Indo mais disse "aqui tem muita gente pobre, por isso é insulto para nós falarmos do que estão falar. Elefantes e girafas andam a fazer estragos e a matar pessoas. Pedimos ao papá Nyusi para que nos autorize a caçar animais de pequeno porte, porque aqui não há emprego e nem esperança de dias melhores".
Estávamos no povoado de Mucacaza, localizado a 101 km da vila-sede de Moamba, província de Maputo. Um lugar rodeado de fauna, flora e muita vida. Mucacaza tem 89 famílias equivalentes a 185 habitantes, conforme apuramos das autoridades locais.
Presente naquele local como caçador e contador de histórias de vida, eis que depois de uma longa viagem de carro em terra batida, cheguei a Mucacaza; a população a aguardava-nos ansiosamente para expôr as suas preocupações e fazer chegar a quem de direito. Com uma população jovem ensombrada pela busca de riqueza fácil nas reservas em redor de Mucacaza e na terra do rand.
A juventude e as mulheres, cujas algumas são viúvas, por terem perdido os esposos, irmãos, amigos, filhos e vizinhos na selva atrás dos troféus dos animais como rinoceronte, elefante, leão e leopardo. Hoje com as medidas de conservação da fauna bravia endurecidas, os exímios caçadores de Mucacaza vivem dias tenebrosos e pedem socorro, porque as oportunidades segundo eles não aparecem.
Foi como Fernando Timba, residente de Mucacaza, repisou na mensagem para o papá Nyusi. "As pessoas vivem desenrascando devido à falta de condições. Aqui falta tudo. Vocês ficam satisfeitos quando vossos filhos não trabalham?" Questionou Timba. Acrescentando disse que “em Mucacaza não soubemos sobre os 20%, mesmo com as reservas em redor do povoado, e nas mesmas só trabalham estrangeiros”.
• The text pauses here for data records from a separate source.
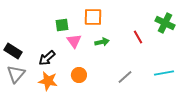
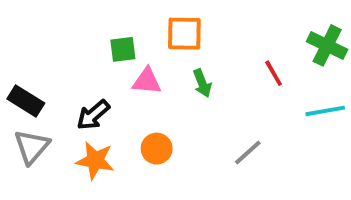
pink triangle: (74, 41) -> (147, 81), turned -49
green arrow: (102, 42) -> (202, 83), turned 80
cyan line: (164, 73) -> (325, 111), moved

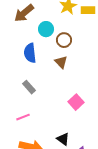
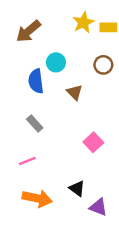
cyan circle: (46, 29) -> (56, 62), moved
brown circle: (64, 40) -> (103, 65), moved

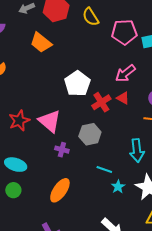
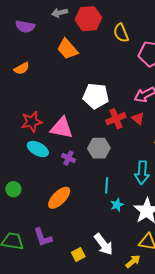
white pentagon: (77, 84) -> (96, 96), turned 30
pink triangle: (50, 121) -> (62, 128), turned -40
cyan ellipse: (16, 165) -> (38, 149), moved
cyan line: (104, 170) -> (107, 185), turned 63

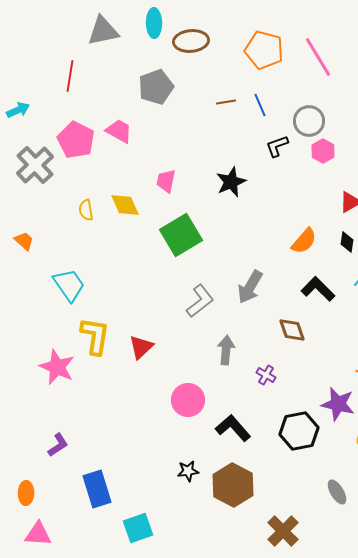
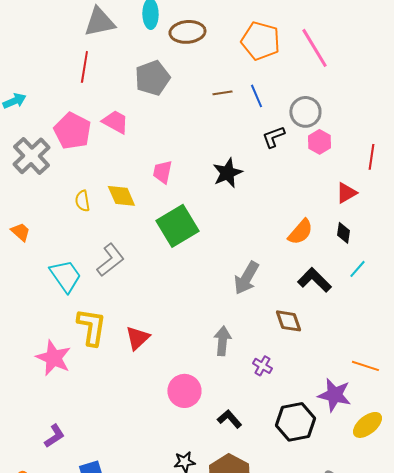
red line: (70, 76) -> (84, 67), moved
gray L-shape: (200, 301) -> (110, 260), moved
black L-shape: (233, 428) -> (229, 419), size x0.7

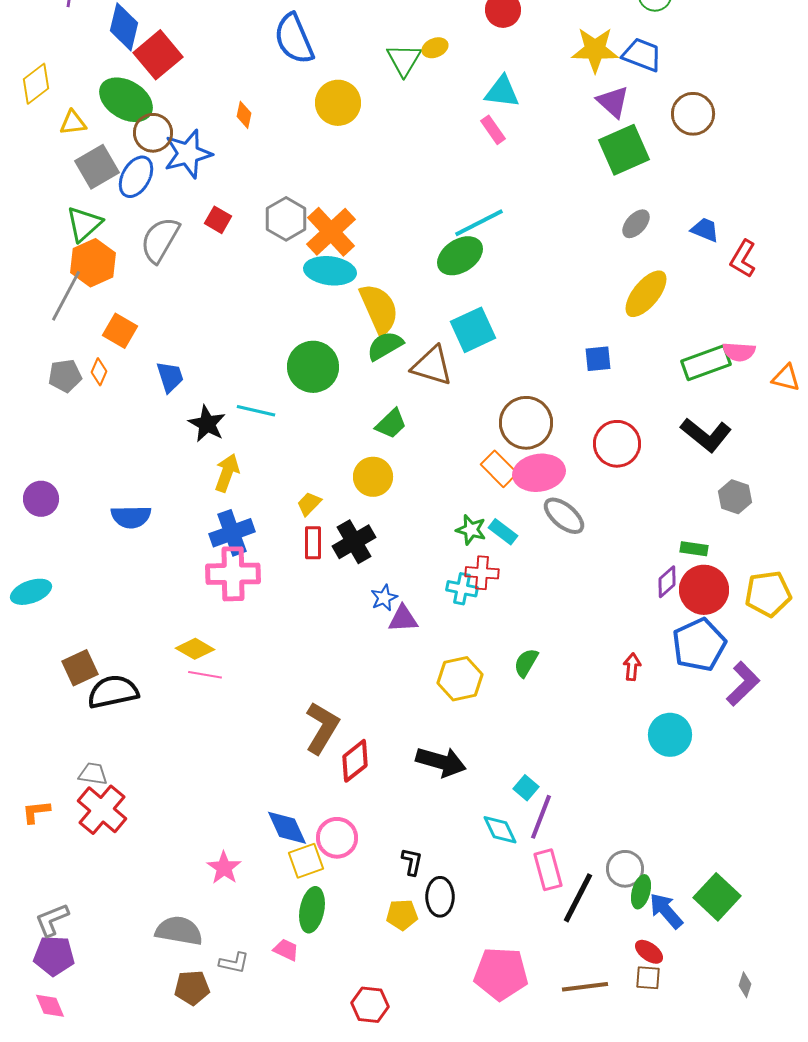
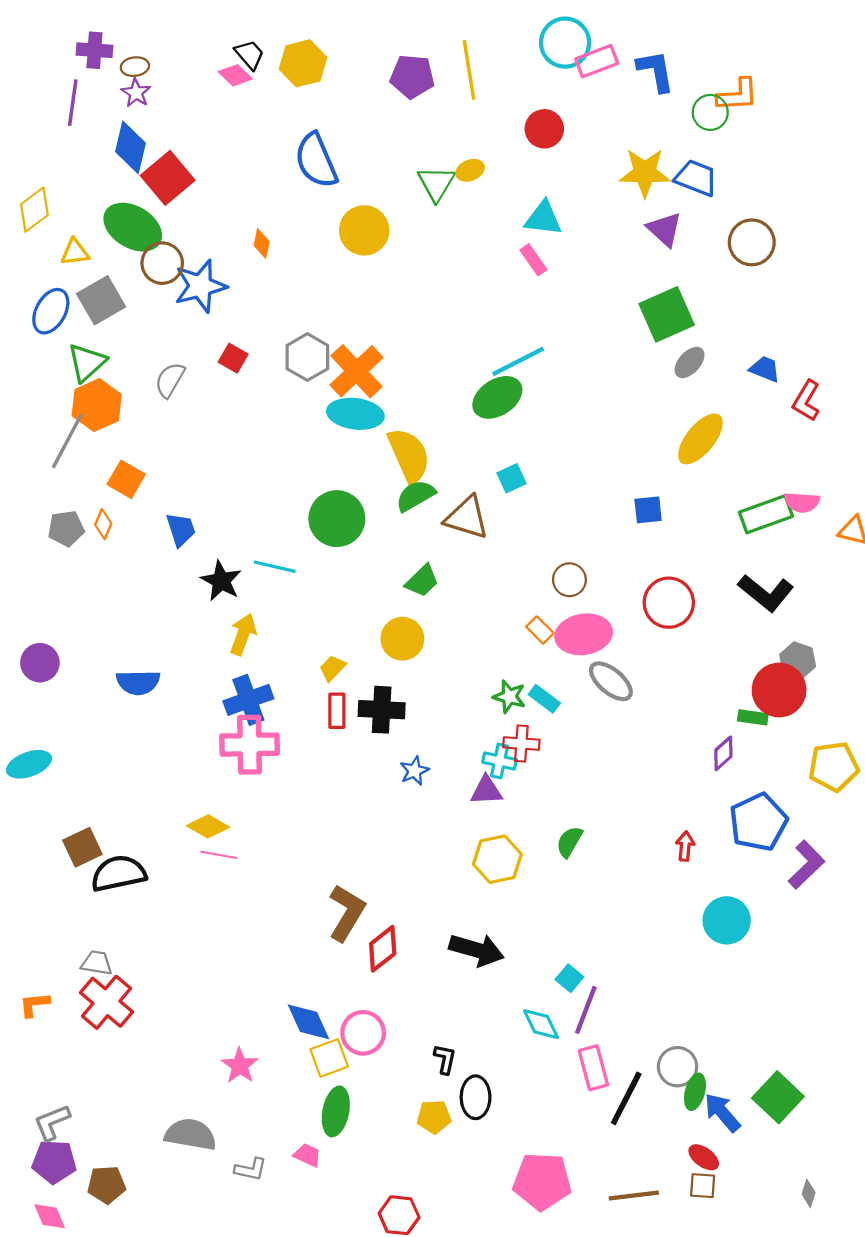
green square: (624, 150) -> (667, 314), moved
blue ellipse: (136, 177) -> (51, 311), moved
gray semicircle: (160, 240) -> (170, 380), size x0.7
cyan square: (473, 330) -> (512, 478), size x0.6
brown circle: (526, 423) -> (569, 580), size x0.6
orange rectangle: (499, 469) -> (540, 630), size x0.7
black cross: (354, 542) -> (382, 710), turned 33
red circle: (704, 590) -> (779, 690), moved
purple triangle: (403, 619) -> (486, 790), moved
brown pentagon: (192, 988) -> (106, 1185), moved

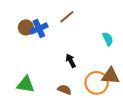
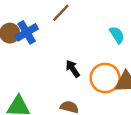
orange circle: (97, 83) -> (105, 78), moved

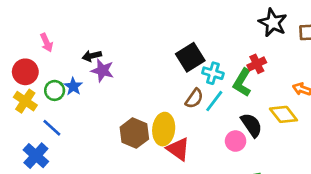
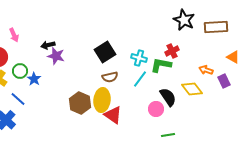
black square: (190, 57) -> (105, 52), moved
green L-shape: (242, 82) -> (161, 65), turned 70
blue star: (73, 86) -> (34, 79), moved
brown semicircle: (194, 98) -> (110, 77), moved, turned 42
Carlitos Ntimane, um outro residente de Mucacaza disse que o elefante é o animal mais amado e acarinhado do que as pessoas. “Já perdemos muitas pessoas devido aos elefantes e há sete anos que procuramos explicações e socorro, mas ninguém nos apoia e nem nos respondem. Mais de 100 bois já morreram devido ao leão”.
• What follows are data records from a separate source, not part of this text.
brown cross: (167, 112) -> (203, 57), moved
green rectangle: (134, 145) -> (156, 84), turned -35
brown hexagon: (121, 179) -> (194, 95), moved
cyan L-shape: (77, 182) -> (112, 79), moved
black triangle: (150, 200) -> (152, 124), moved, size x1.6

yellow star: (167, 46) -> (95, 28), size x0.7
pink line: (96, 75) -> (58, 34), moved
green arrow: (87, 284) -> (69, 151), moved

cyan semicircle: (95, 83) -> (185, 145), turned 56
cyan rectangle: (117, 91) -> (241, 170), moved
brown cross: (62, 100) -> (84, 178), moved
Para os residentes de Mucacaza, as autoridades que velam pela conservação e governamentais só aparecem no povoado e não falam com ninguém e vão se embora. Por isso, para eles, enquanto filhos da pátria amada, precisam que o papá Nyusi, presidente da República de Moçambique, resolva a situação porque a fome não lhes faz raciocinar em prol da conservação ambiental, combate aos casamentos prematuros e muito menos às políticas de desenvolvimento propaladas pelo executivo de Maputo.
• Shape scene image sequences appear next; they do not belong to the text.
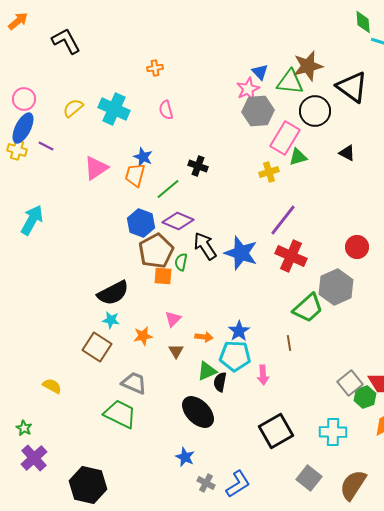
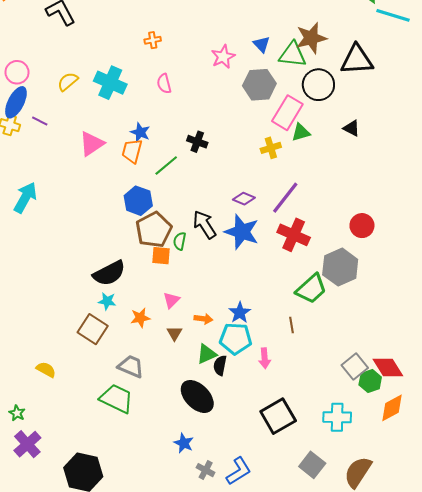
black triangle: (352, 87) -> (357, 60), turned -40
pink star: (248, 89) -> (223, 57), moved
purple diamond: (178, 221) -> (244, 199), moved, size x0.7

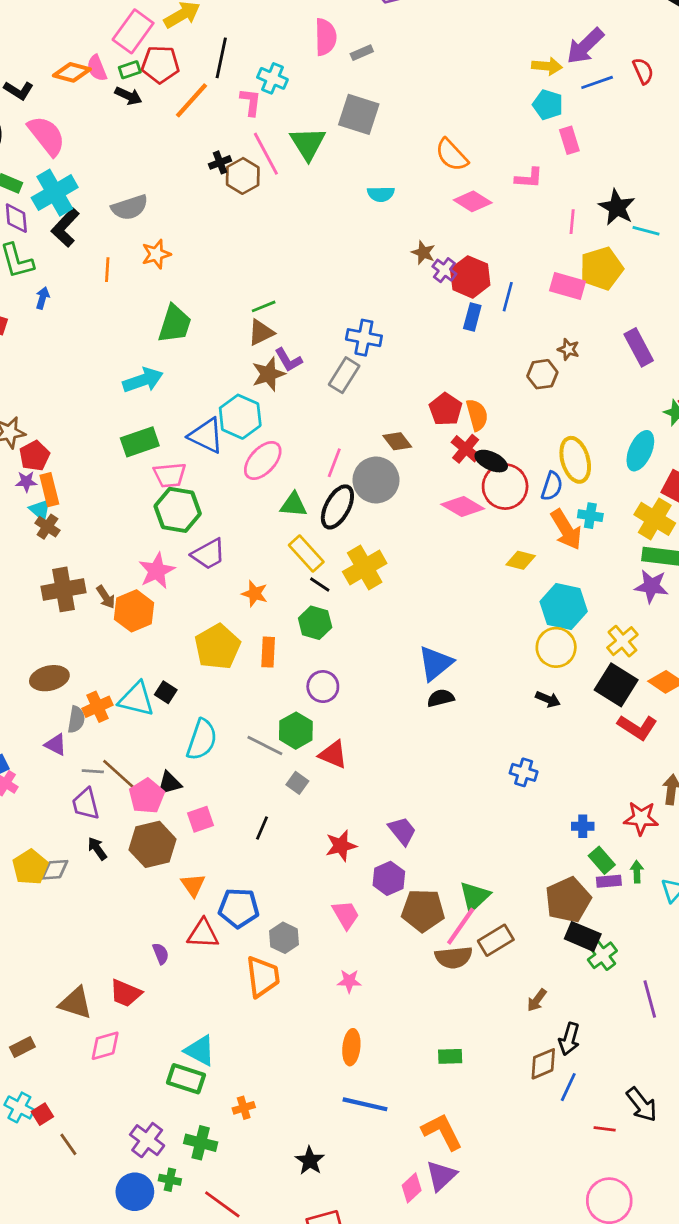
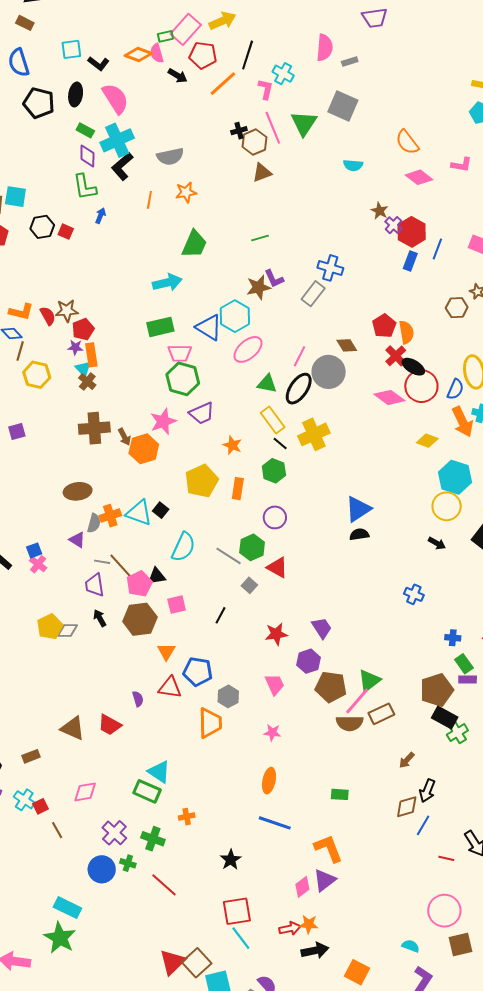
green rectangle: (130, 70) -> (165, 36), moved
brown triangle: (261, 332) -> (262, 173), moved
pink diamond: (105, 1046) -> (85, 792), moved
Em Mucacaza vive-se em situações de "Deus dará". Num contexto em que a única actividade rentável era e é a busca incessante pelo xibedjane. Mesmo próximo a barragem, o acesso à água é um martírio, aliada a falta de electricidade e os constantes riscos do conflito homem-fauna. Facto este que tem levado maior parte da população a retirar-se para vizinha África do Sul, onde alguns acabam tombando na saga da caça furtiva.
No povoado de Mucacaza, a mudança de consciência de que os tempos são outros e que existem leis que protegem as reservas parece ser um longo desafio, havendo vezes é que os caçadores furtivos são detidos na reserva e as autoridades, por medo de emboscadas da comunidade na transferência, transportam-lhes pelos helicópteros até a Vila.
Em Mucacaza existe uma escola primária completa em que maior parte dos alunos não chega a concluir a 7ª classe, porque devido às necessidades familiares, alguns alunos passam o tempo mudando de local em local em busca de melhores condições e sem seguir os procedimentos normais de transferência ou de mobilidade estudantil; facto este que, para alguns, acaba atingindo idades compreendidas entre 12 a 16 em classes como 3ª, 4ª ou 5ª classe, o que acaba desmotivando os mesmos de prosseguir com os estudos levando-os a enveredar pela caça furtiva ou outras actividades nebulosas.
Texto elaborado no âmbito do trabalho jornalístico realizado em comunidades assoladas pela caça furtiva, nos distritos da zona sul de Moçambique.